Siap itu, shalat dhuhur, aku merasa siap untuk memulai menulis proposal rangkaian kegiatan Masyarakat Pancasila dengan ditemani Kisah Cinta-nya Francis Goya. [Cantik setelah menemaniku lebaran ketoprak bobo lagi. Jam biologisnya memang sedang kacau, sepertinya sudah sejak hari-hari terakhir Ramadhan.] Lumayan lah sudah dimulai, tinggal diteruskan. Namun pastinya harus ditunda karena sebelum 3 Juli aku harus menyelesaikan kelembagaan komunitas dan pasar, konservasi pada tataran genetik, juga perencanaan lingkungan dan pesisir. Sorenya bahkan aku masih sempat jalan-jalan pensiunan sedikit.

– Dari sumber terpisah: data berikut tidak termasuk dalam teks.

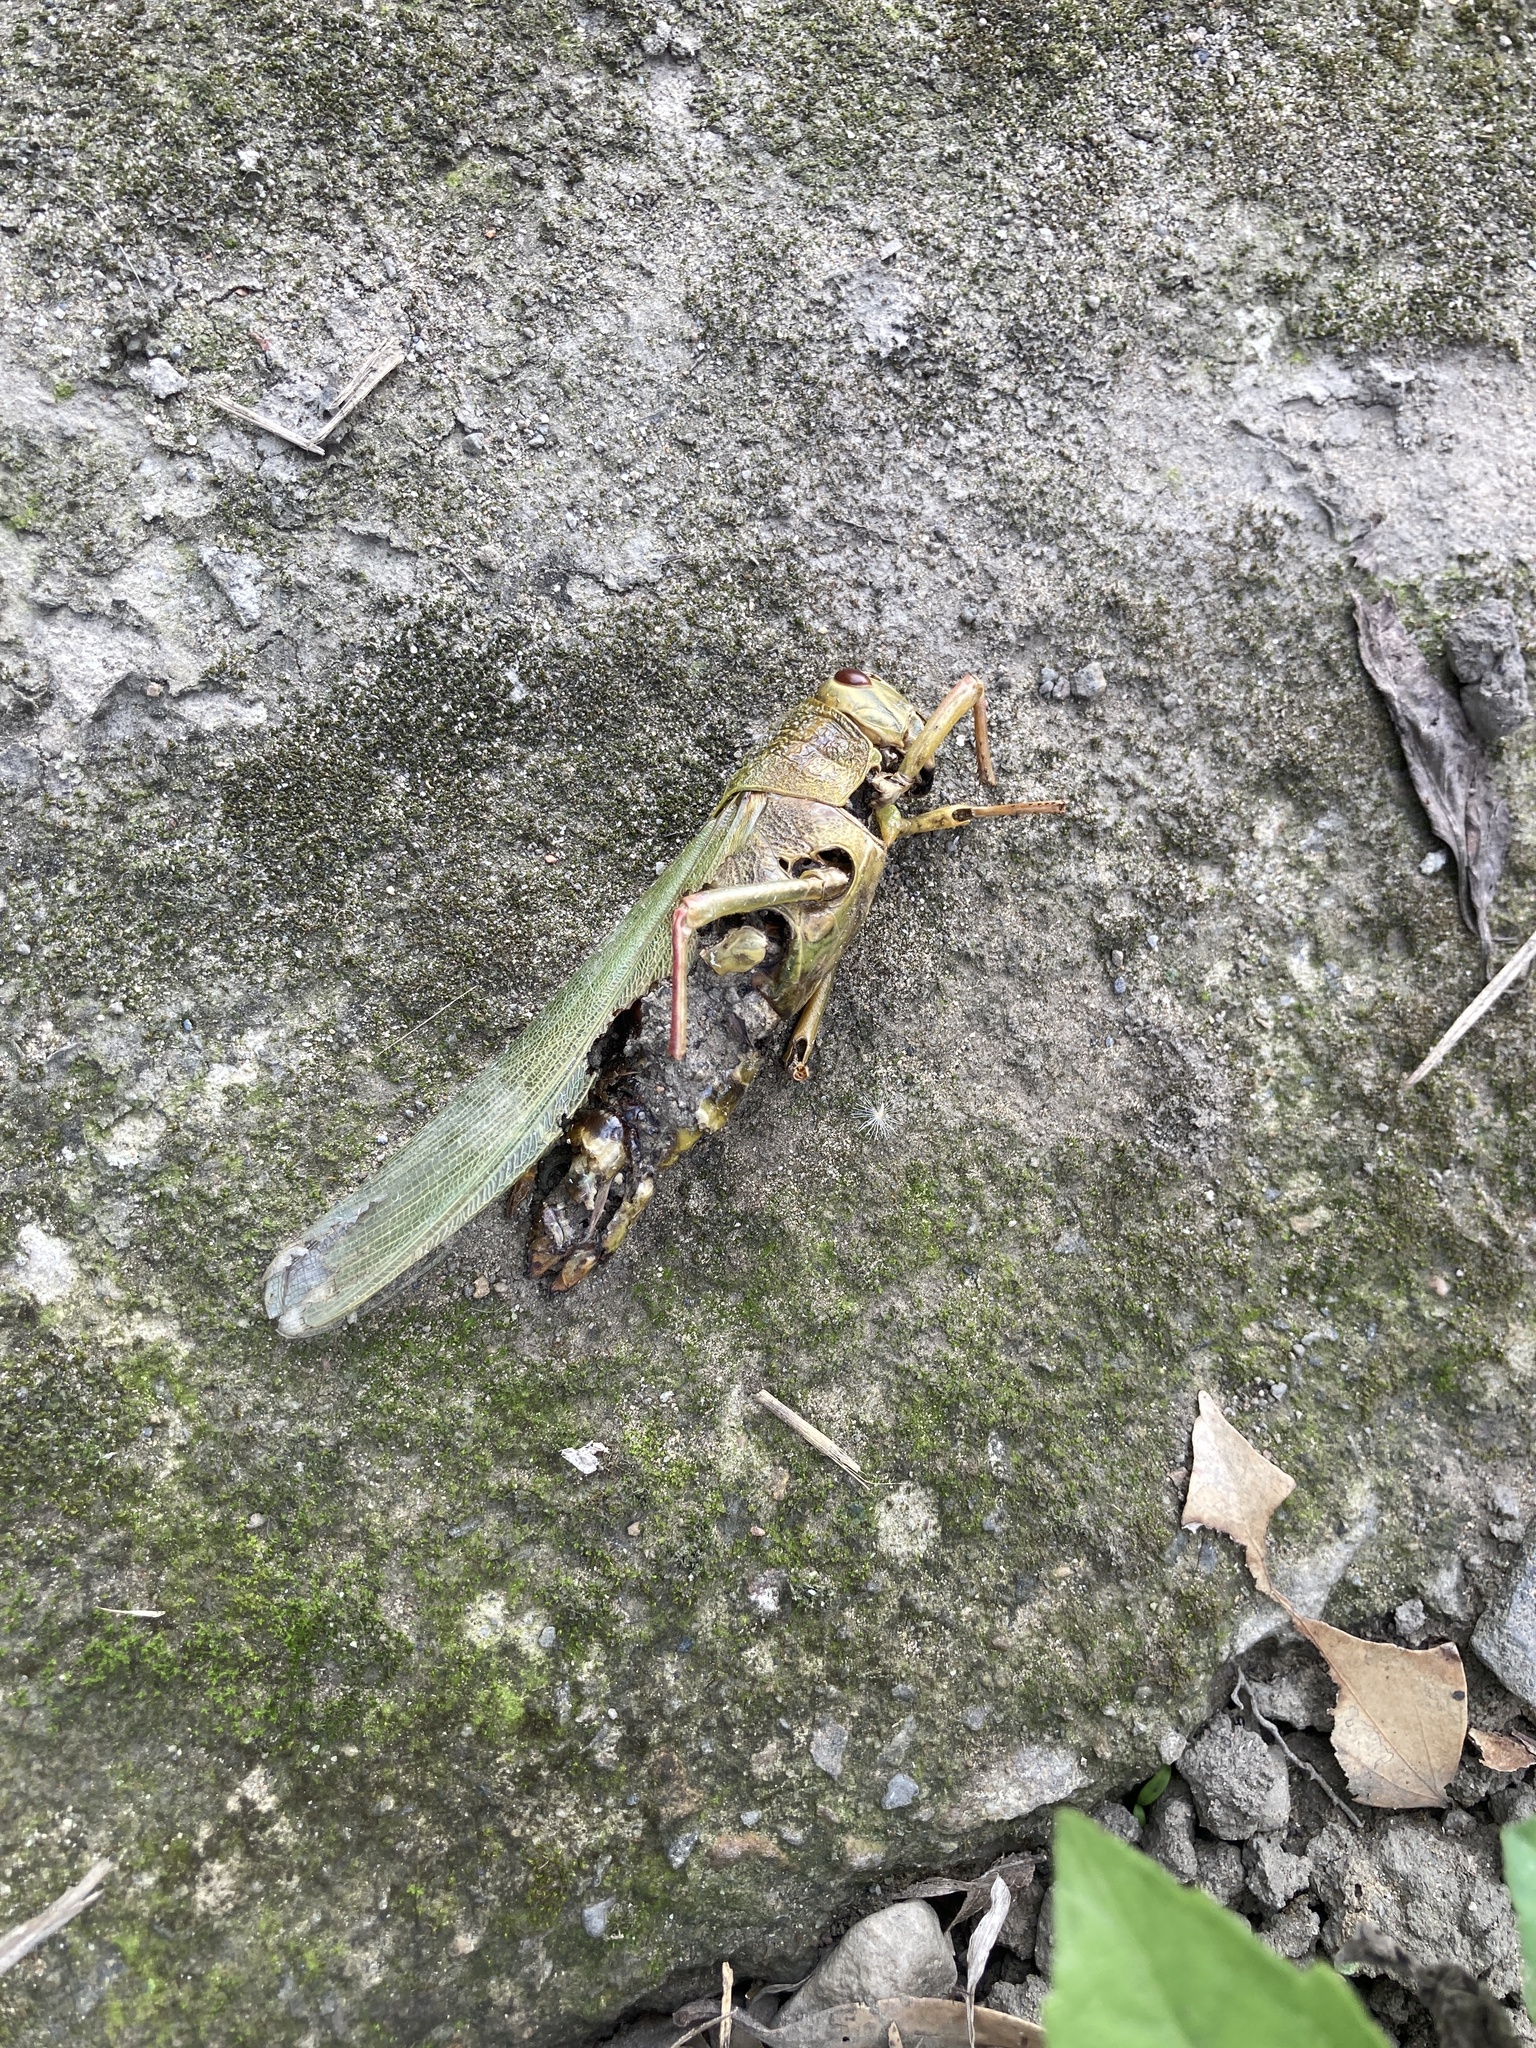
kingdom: Animalia
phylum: Arthropoda
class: Insecta
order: Orthoptera
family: Acrididae
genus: Chondracris
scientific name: Chondracris rosea
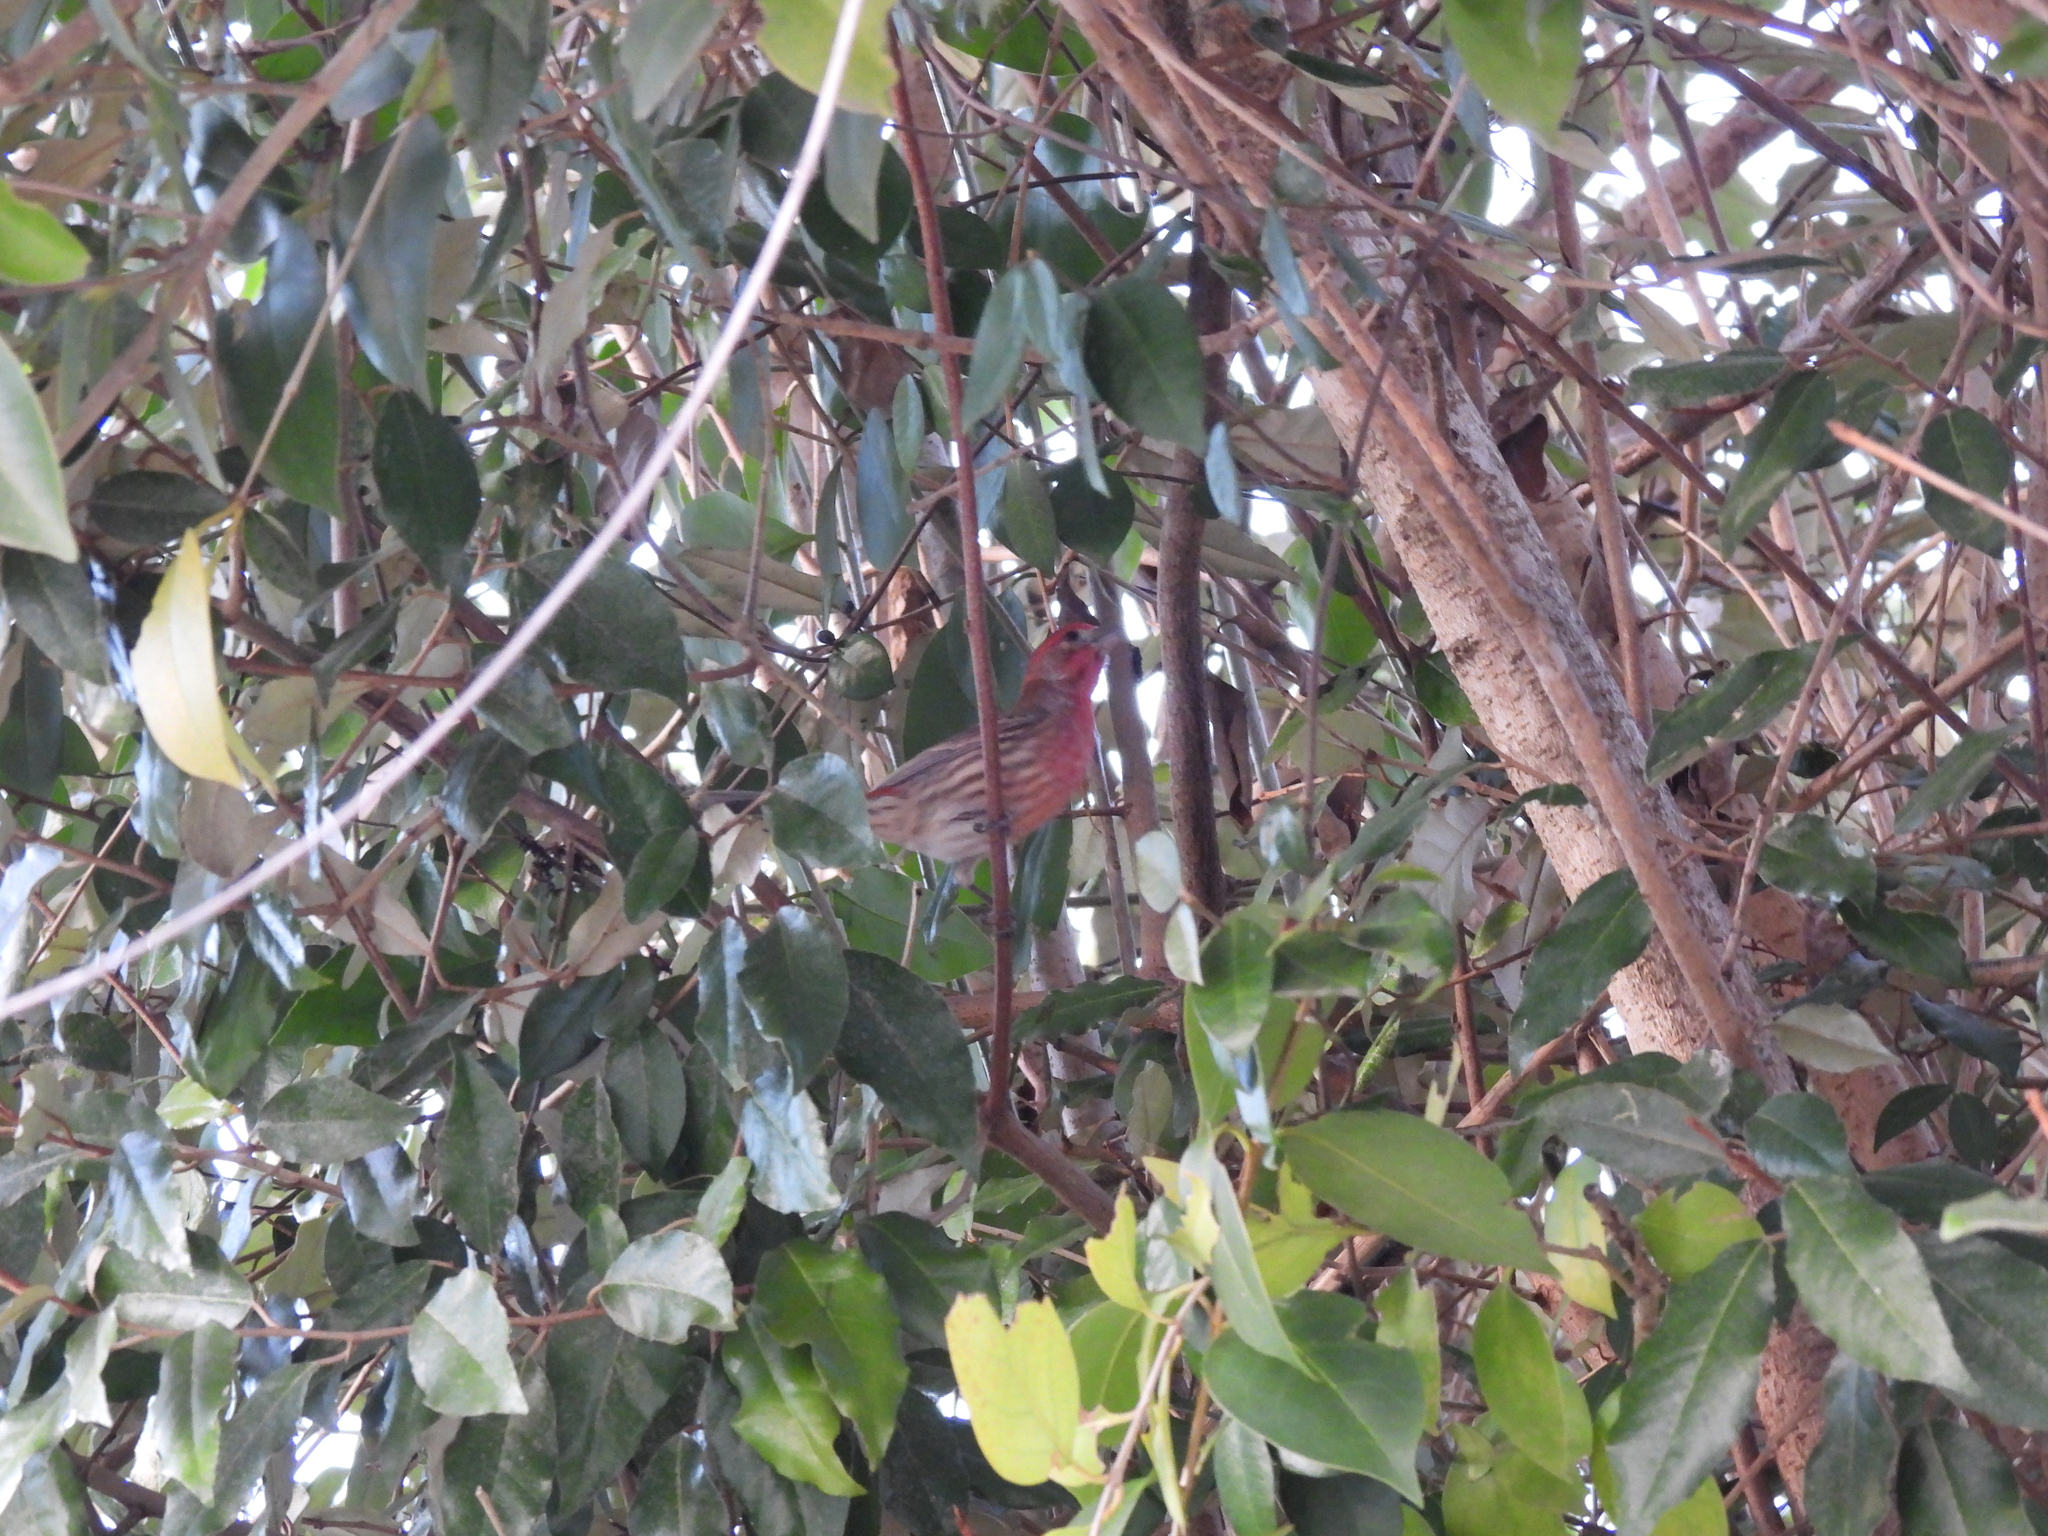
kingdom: Animalia
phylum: Chordata
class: Aves
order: Passeriformes
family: Fringillidae
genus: Haemorhous
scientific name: Haemorhous mexicanus
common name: House finch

Meski awalnya gara-gara sate kerang, aku menemukan diriku dan Cantik malam ini kencan di D'Cost Mal Depok. Hidangannya Buncis Singapura, Tahu Jepang, Omelet Makanan Laut dan Gurami Goreng. Akhirnya aku tahu salah satu fuyunghai terbaik adalah D'Cost punya, meski seingatku teksturnya [ya, tekstur. Bagiku ini terpenting untuk fuyunghai] sebelas duabelas lah dengan Kuri-Kuri punya, tapi Kuri-Kuri 'kan jauh. Buncisnya sebenarnya oye, tapi aku kuatir dengan bumbu pedasnya. [terkonfirmasi dengan kemampuannya membangunkanku sahur. Terima kasih, Buncis]

Selesai makan kami ke Toko Buku Toga Mas. Sebenarnya ada setidaknya empat buku yang ingin kubeli: Al-Ikhlas, Al-Falaq dan An-Nas-nya Achmad Chodjim, dan Bilangnya Begini, Maksudnya Begitu-nya Sapardi Djoko Damono. Namun itu bisa hampir dua ratus ribu sendiri. Maka kubeli Bahaya Kapitalisme-nya Ignatius Gatut Saksono yang kucurigai entah-entah isinya. [dan ternyata memang entah-entah] Cantik sementara itu beli buku latihan soal untuk Khaira dan Gray Mountain-nya John Grisham, ditambah lagi majalah National Geographic edisi terbaru boleh beli di Food Hall.